EXAMEN DE LA BASE FUNDAMENTAL DE UNA RELACIÓN
Mis conversaciones con el Dalai Lama en Arizona se habían iniciado con un análisis de las fuentes de la felicidad. A pesar de que él había elegido vivir como un monje, se ha demostrado que el matrimonio puede traer la felicidad, al aportar estrechos vínculos que proporcionan satisfacción. Entre estadounidenses y europeos se han llevado a cabo muchos estudios que demuestran que, en general, la gente casada es más feliz y se siente más satisfecha con la vida que las personas solteras o viudas, por no hablar de los divorciados o separados. Una encuesta descubrió que seis de cada diez estadounidenses que califican su matrimonio de «muy feliz» también consideran su vida, en conjunto, como «muy feliz». Al analizar el tema de las relaciones humanas, me pareció importante sacar a relucir esa fuente de felicidad.

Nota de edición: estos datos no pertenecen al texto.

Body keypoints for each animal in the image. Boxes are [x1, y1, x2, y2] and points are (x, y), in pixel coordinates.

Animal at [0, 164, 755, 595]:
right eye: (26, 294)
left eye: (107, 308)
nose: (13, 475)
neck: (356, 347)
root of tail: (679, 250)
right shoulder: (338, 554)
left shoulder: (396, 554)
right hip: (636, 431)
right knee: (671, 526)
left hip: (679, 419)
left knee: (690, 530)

Minutos antes de una de las entrevistas programadas con el Dalai Lama, me encontraba sentado con un amigo en el patio exterior del hotel, en Tucson, tomando un refresco. Tras mencionar el tema del idilio amoroso y el matrimonio, que deseaba plantear en mi entrevista, mi amigo y yo no tardamos en lamentarnos de ser solteros. Mientras hablábamos, una pareja joven de aspecto saludable, de vacaciones y quizá golfistas, se sentaron a una mesa cerca de nosotros. Ofrecían el aspecto de un matrimonio de tipo medio; no en luna de miel, pero jóvenes y sin duda enamorados. «Tiene que ser agradable», pensé.

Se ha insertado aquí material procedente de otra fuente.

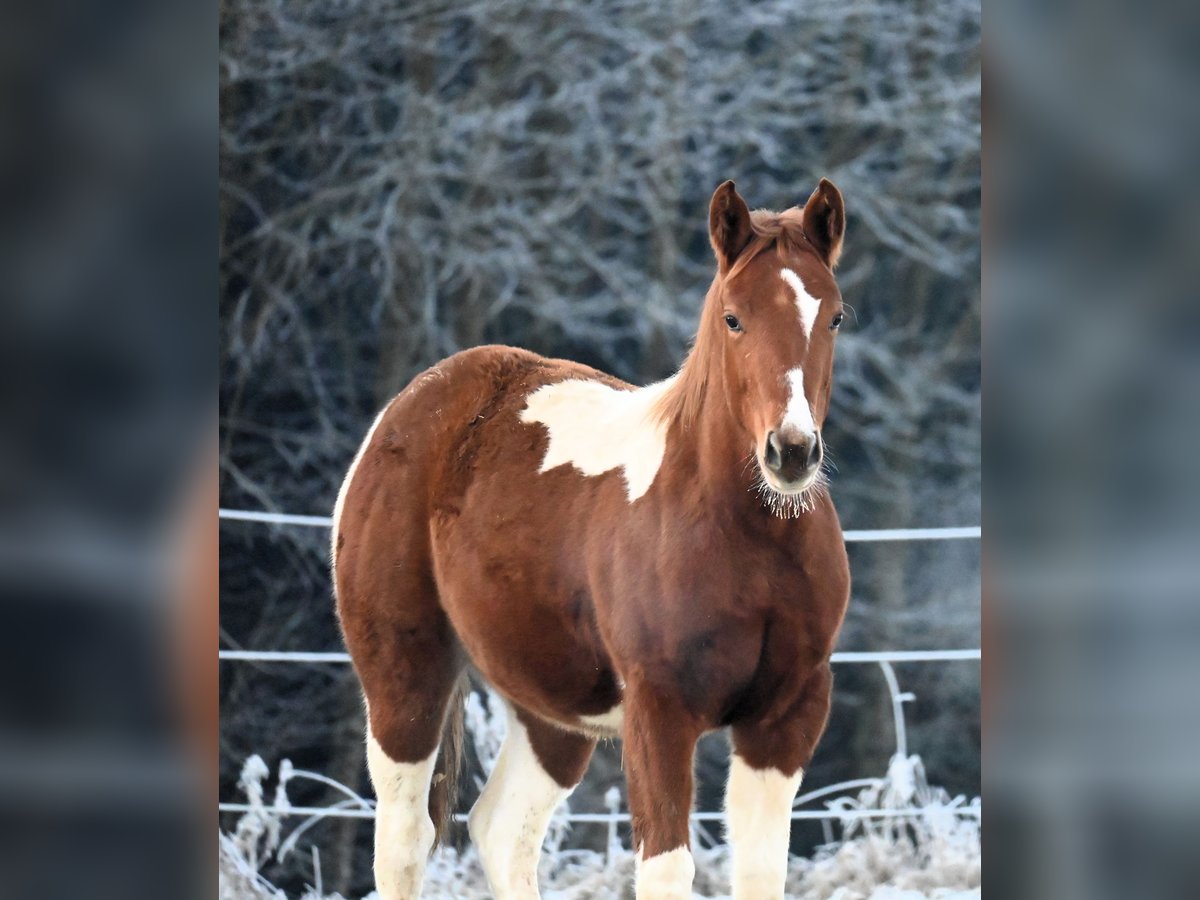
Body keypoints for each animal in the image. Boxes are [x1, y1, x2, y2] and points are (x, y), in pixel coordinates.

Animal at [333, 180, 849, 897]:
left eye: (834, 318)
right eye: (734, 319)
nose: (792, 452)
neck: (747, 541)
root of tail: (411, 406)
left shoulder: (785, 717)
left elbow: (762, 873)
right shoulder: (660, 713)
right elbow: (666, 869)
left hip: (553, 708)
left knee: (501, 830)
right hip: (404, 673)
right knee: (403, 842)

Apenas se hubieron sentado empezaron a discutir.
—¡Te dije que llegaríamos tarde! —acusó con acidez la mujer, con una voz sorprendentemente ronca, fruto sin duda de años de tabaco y alcohol—. Ahora apenas si tendremos tiempo para estar un momento sentados. ¡Ni siquiera puedo disfrutar de la comida!
—Si no hubieras tardado tanto tiempo en prepararte… —replicó el hombre con tono más sereno, pero cargado de hostilidad.
—Ya estaba preparada hace media hora —refutó ella—. Pero tú tenías que terminar de leer el periódico…
Y continuaron de ese modo. La discusión no acababa. Tal como dijo Eurípides: «Cásate; es posible que salga bien. Pero cuando un matrimonio fracasa, se vive un verdadero infierno en el hogar».
Aquella discusión, cuya acritud aumentó rápidamente, terminó con nuestros lamentos de solteros. Mi amigo alzó los ojos y citó una frase de Seinfeld:
—«¡Oh, sí! ¡Deseo casarme muy pronto!»
Apenas unos momentos antes tenía la intención de conocer la opinión del Dalai Lama sobre las alegrías y virtudes del idilio amoroso y el matrimonio. En lugar de eso, en cuanto entré en la suite de su hotel y casi antes de sentarme, pregunté:
—¿Por qué surgen conflictos con tanta frecuencia en los matrimonios?
—Cuando se trata de conflictos, las cosas pueden ser bastante complejas —explicó el Dalai Lama—. Hay muchos factores implicados. Así que cuando tratamos de comprender los problemas de una relación, es preciso reflexionar primero sobre la naturaleza fundamental y la base de esa relación.
»Así que, antes que nada, hay que reconocer que existen diferentes clases de relación y examinar esas diferencias. Por ejemplo, dejando de lado por el momento el tema del matrimonio y centrándonos en las amistades corrientes, observamos que hay diferentes clases de amistad. Algunas se basan en la riqueza, el poder o la posición. En esos casos, la amistad continúa mientras tengas poder, riqueza o posición. En cuanto desaparecen, la amistad se desvanece. Por otro lado, hay una amistad basada no en consideraciones de riqueza, poder y posición, sino más bien en el verdadero sentimiento humano, en un sentimiento de proximidad en el que existe la sensación de compartir, de estar conectado. Ésa es la amistad que yo llamaría genuina, porque no la mediatiza la riqueza, la posición o el poder. Lo fundamental para una amistad genuina es un sentimiento de afecto. Si falta, no se puede mantener una verdadera amistad. Lo hemos mencionado antes y es bastante evidente, pero si se tienen problemas de relación a menudo resulta muy útil retroceder un poco y reflexionar sobre la base de ella.